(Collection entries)
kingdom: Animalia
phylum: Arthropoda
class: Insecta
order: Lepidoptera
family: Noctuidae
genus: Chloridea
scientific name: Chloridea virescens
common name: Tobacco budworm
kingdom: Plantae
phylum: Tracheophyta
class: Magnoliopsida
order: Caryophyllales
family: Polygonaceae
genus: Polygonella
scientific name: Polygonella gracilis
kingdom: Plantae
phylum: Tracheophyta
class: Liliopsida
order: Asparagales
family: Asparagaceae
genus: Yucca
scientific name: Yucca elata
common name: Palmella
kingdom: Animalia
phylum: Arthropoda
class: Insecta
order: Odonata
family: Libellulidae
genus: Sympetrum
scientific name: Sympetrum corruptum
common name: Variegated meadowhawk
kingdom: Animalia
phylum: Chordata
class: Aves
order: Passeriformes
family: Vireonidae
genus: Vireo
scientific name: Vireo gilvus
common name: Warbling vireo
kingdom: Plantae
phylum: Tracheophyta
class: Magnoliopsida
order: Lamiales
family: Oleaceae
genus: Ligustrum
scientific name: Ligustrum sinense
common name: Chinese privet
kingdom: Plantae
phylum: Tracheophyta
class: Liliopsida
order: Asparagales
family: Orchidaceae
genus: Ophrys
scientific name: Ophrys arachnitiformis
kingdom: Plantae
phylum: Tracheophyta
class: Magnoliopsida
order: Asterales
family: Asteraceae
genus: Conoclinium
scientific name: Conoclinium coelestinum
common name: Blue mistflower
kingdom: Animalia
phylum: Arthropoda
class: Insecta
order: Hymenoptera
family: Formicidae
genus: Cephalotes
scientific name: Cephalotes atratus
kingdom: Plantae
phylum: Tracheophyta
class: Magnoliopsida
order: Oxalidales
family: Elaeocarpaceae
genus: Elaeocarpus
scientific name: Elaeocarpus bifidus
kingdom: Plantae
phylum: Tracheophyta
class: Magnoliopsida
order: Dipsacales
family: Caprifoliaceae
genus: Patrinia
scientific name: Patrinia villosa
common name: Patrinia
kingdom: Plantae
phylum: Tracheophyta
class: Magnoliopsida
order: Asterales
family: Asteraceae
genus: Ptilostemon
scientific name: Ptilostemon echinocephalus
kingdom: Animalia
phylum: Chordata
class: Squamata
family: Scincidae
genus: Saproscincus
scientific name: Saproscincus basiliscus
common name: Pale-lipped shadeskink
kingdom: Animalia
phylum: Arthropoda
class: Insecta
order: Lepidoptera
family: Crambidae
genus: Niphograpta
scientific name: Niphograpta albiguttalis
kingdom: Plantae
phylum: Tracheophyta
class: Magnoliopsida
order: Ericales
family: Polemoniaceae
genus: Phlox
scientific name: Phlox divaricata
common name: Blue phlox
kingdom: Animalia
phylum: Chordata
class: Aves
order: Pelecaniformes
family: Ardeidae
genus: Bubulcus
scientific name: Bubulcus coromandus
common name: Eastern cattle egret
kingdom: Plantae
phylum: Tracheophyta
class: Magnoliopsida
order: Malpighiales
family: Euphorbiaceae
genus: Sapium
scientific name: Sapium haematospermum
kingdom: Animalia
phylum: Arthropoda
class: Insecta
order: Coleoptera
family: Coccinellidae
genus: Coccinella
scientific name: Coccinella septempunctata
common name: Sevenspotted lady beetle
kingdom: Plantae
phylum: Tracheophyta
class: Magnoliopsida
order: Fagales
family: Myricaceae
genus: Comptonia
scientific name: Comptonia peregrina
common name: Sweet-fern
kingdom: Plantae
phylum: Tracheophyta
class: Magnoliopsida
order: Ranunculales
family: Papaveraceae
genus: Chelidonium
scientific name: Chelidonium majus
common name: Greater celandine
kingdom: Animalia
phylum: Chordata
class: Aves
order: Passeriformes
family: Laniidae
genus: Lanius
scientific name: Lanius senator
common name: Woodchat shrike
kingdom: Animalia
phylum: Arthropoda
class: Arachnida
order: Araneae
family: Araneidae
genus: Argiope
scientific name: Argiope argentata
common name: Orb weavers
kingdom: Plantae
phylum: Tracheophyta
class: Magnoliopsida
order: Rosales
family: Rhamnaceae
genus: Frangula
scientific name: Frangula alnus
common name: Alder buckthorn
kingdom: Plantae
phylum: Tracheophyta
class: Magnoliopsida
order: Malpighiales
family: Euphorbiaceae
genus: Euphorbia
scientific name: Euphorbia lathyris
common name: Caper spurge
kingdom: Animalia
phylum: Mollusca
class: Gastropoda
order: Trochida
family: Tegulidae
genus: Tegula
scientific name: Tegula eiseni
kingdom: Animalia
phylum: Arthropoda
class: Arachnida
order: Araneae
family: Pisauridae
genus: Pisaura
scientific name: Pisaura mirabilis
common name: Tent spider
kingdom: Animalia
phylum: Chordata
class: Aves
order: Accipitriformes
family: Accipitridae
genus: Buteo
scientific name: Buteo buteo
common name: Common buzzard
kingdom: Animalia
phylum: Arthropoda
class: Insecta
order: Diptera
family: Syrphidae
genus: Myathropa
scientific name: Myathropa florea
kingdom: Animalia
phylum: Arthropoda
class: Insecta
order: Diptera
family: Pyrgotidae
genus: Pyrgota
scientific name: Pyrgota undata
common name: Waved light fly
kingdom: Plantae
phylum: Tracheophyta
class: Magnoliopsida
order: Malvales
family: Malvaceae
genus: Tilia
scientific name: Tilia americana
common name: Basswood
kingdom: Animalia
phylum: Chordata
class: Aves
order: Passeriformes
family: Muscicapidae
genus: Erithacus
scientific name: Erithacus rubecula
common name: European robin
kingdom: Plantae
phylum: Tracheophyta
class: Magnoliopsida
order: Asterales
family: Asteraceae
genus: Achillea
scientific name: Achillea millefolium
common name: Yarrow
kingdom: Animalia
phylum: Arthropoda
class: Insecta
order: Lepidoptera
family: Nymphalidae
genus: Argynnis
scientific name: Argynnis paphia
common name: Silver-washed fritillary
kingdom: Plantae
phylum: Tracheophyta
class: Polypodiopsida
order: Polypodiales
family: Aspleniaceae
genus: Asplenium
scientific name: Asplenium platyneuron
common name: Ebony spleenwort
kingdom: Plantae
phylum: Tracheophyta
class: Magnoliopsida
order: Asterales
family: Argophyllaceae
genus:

> **Written request**
Revise the material above so that each instance of "common name" becomes "vernacular name", and leave every other part of the lines unchanged.

> **Solution for this exercise**
kingdom: Animalia
phylum: Arthropoda
class: Insecta
order: Lepidoptera
family: Noctuidae
genus: Chloridea
scientific name: Chloridea virescens
vernacular name: Tobacco budworm
kingdom: Plantae
phylum: Tracheophyta
class: Magnoliopsida
order: Caryophyllales
family: Polygonaceae
genus: Polygonella
scientific name: Polygonella gracilis
kingdom: Plantae
phylum: Tracheophyta
class: Liliopsida
order: Asparagales
family: Asparagaceae
genus: Yucca
scientific name: Yucca elata
vernacular name: Palmella
kingdom: Animalia
phylum: Arthropoda
class: Insecta
order: Odonata
family: Libellulidae
genus: Sympetrum
scientific name: Sympetrum corruptum
vernacular name: Variegated meadowhawk
kingdom: Animalia
phylum: Chordata
class: Aves
order: Passeriformes
family: Vireonidae
genus: Vireo
scientific name: Vireo gilvus
vernacular name: Warbling vireo
kingdom: Plantae
phylum: Tracheophyta
class: Magnoliopsida
order: Lamiales
family: Oleaceae
genus: Ligustrum
scientific name: Ligustrum sinense
vernacular name: Chinese privet
kingdom: Plantae
phylum: Tracheophyta
class: Liliopsida
order: Asparagales
family: Orchidaceae
genus: Ophrys
scientific name: Ophrys arachnitiformis
kingdom: Plantae
phylum: Tracheophyta
class: Magnoliopsida
order: Asterales
family: Asteraceae
genus: Conoclinium
scientific name: Conoclinium coelestinum
vernacular name: Blue mistflower
kingdom: Animalia
phylum: Arthropoda
class: Insecta
order: Hymenoptera
family: Formicidae
genus: Cephalotes
scientific name: Cephalotes atratus
kingdom: Plantae
phylum: Tracheophyta
class: Magnoliopsida
order: Oxalidales
family: Elaeocarpaceae
genus: Elaeocarpus
scientific name: Elaeocarpus bifidus
kingdom: Plantae
phylum: Tracheophyta
class: Magnoliopsida
order: Dipsacales
family: Caprifoliaceae
genus: Patrinia
scientific name: Patrinia villosa
vernacular name: Patrinia
kingdom: Plantae
phylum: Tracheophyta
class: Magnoliopsida
order: Asterales
family: Asteraceae
genus: Ptilostemon
scientific name: Ptilostemon echinocephalus
kingdom: Animalia
phylum: Chordata
class: Squamata
family: Scincidae
genus: Saproscincus
scientific name: Saproscincus basiliscus
vernacular name: Pale-lipped shadeskink
kingdom: Animalia
phylum: Arthropoda
class: Insecta
order: Lepidoptera
family: Crambidae
genus: Niphograpta
scientific name: Niphograpta albiguttalis
kingdom: Plantae
phylum: Tracheophyta
class: Magnoliopsida
order: Ericales
family: Polemoniaceae
genus: Phlox
scientific name: Phlox divaricata
vernacular name: Blue phlox
kingdom: Animalia
phylum: Chordata
class: Aves
order: Pelecaniformes
family: Ardeidae
genus: Bubulcus
scientific name: Bubulcus coromandus
vernacular name: Eastern cattle egret
kingdom: Plantae
phylum: Tracheophyta
class: Magnoliopsida
order: Malpighiales
family: Euphorbiaceae
genus: Sapium
scientific name: Sapium haematospermum
kingdom: Animalia
phylum: Arthropoda
class: Insecta
order: Coleoptera
family: Coccinellidae
genus: Coccinella
scientific name: Coccinella septempunctata
vernacular name: Sevenspotted lady beetle
kingdom: Plantae
phylum: Tracheophyta
class: Magnoliopsida
order: Fagales
family: Myricaceae
genus: Comptonia
scientific name: Comptonia peregrina
vernacular name: Sweet-fern
kingdom: Plantae
phylum: Tracheophyta
class: Magnoliopsida
order: Ranunculales
family: Papaveraceae
genus: Chelidonium
scientific name: Chelidonium majus
vernacular name: Greater celandine
kingdom: Animalia
phylum: Chordata
class: Aves
order: Passeriformes
family: Laniidae
genus: Lanius
scientific name: Lanius senator
vernacular name: Woodchat shrike
kingdom: Animalia
phylum: Arthropoda
class: Arachnida
order: Araneae
family: Araneidae
genus: Argiope
scientific name: Argiope argentata
vernacular name: Orb weavers
kingdom: Plantae
phylum: Tracheophyta
class: Magnoliopsida
order: Rosales
family: Rhamnaceae
genus: Frangula
scientific name: Frangula alnus
vernacular name: Alder buckthorn
kingdom: Plantae
phylum: Tracheophyta
class: Magnoliopsida
order: Malpighiales
family: Euphorbiaceae
genus: Euphorbia
scientific name: Euphorbia lathyris
vernacular name: Caper spurge
kingdom: Animalia
phylum: Mollusca
class: Gastropoda
order: Trochida
family: Tegulidae
genus: Tegula
scientific name: Tegula eiseni
kingdom: Animalia
phylum: Arthropoda
class: Arachnida
order: Araneae
family: Pisauridae
genus: Pisaura
scientific name: Pisaura mirabilis
vernacular name: Tent spider
kingdom: Animalia
phylum: Chordata
class: Aves
order: Accipitriformes
family: Accipitridae
genus: Buteo
scientific name: Buteo buteo
vernacular name: Common buzzard
kingdom: Animalia
phylum: Arthropoda
class: Insecta
order: Diptera
family: Syrphidae
genus: Myathropa
scientific name: Myathropa florea
kingdom: Animalia
phylum: Arthropoda
class: Insecta
order: Diptera
family: Pyrgotidae
genus: Pyrgota
scientific name: Pyrgota undata
vernacular name: Waved light fly
kingdom: Plantae
phylum: Tracheophyta
class: Magnoliopsida
order: Malvales
family: Malvaceae
genus: Tilia
scientific name: Tilia americana
vernacular name: Basswood
kingdom: Animalia
phylum: Chordata
class: Aves
order: Passeriformes
family: Muscicapidae
genus: Erithacus
scientific name: Erithacus rubecula
vernacular name: European robin
kingdom: Plantae
phylum: Tracheophyta
class: Magnoliopsida
order: Asterales
family: Asteraceae
genus: Achillea
scientific name: Achillea millefolium
vernacular name: Yarrow
kingdom: Animalia
phylum: Arthropoda
class: Insecta
order: Lepidoptera
family: Nymphalidae
genus: Argynnis
scientific name: Argynnis paphia
vernacular name: Silver-washed fritillary
kingdom: Plantae
phylum: Tracheophyta
class: Polypodiopsida
order: Polypodiales
family: Aspleniaceae
genus: Asplenium
scientific name: Asplenium platyneuron
vernacular name: Ebony spleenwort
kingdom: Plantae
phylum: Tracheophyta
class: Magnoliopsida
order: Asterales
family: Argophyllaceae
genus:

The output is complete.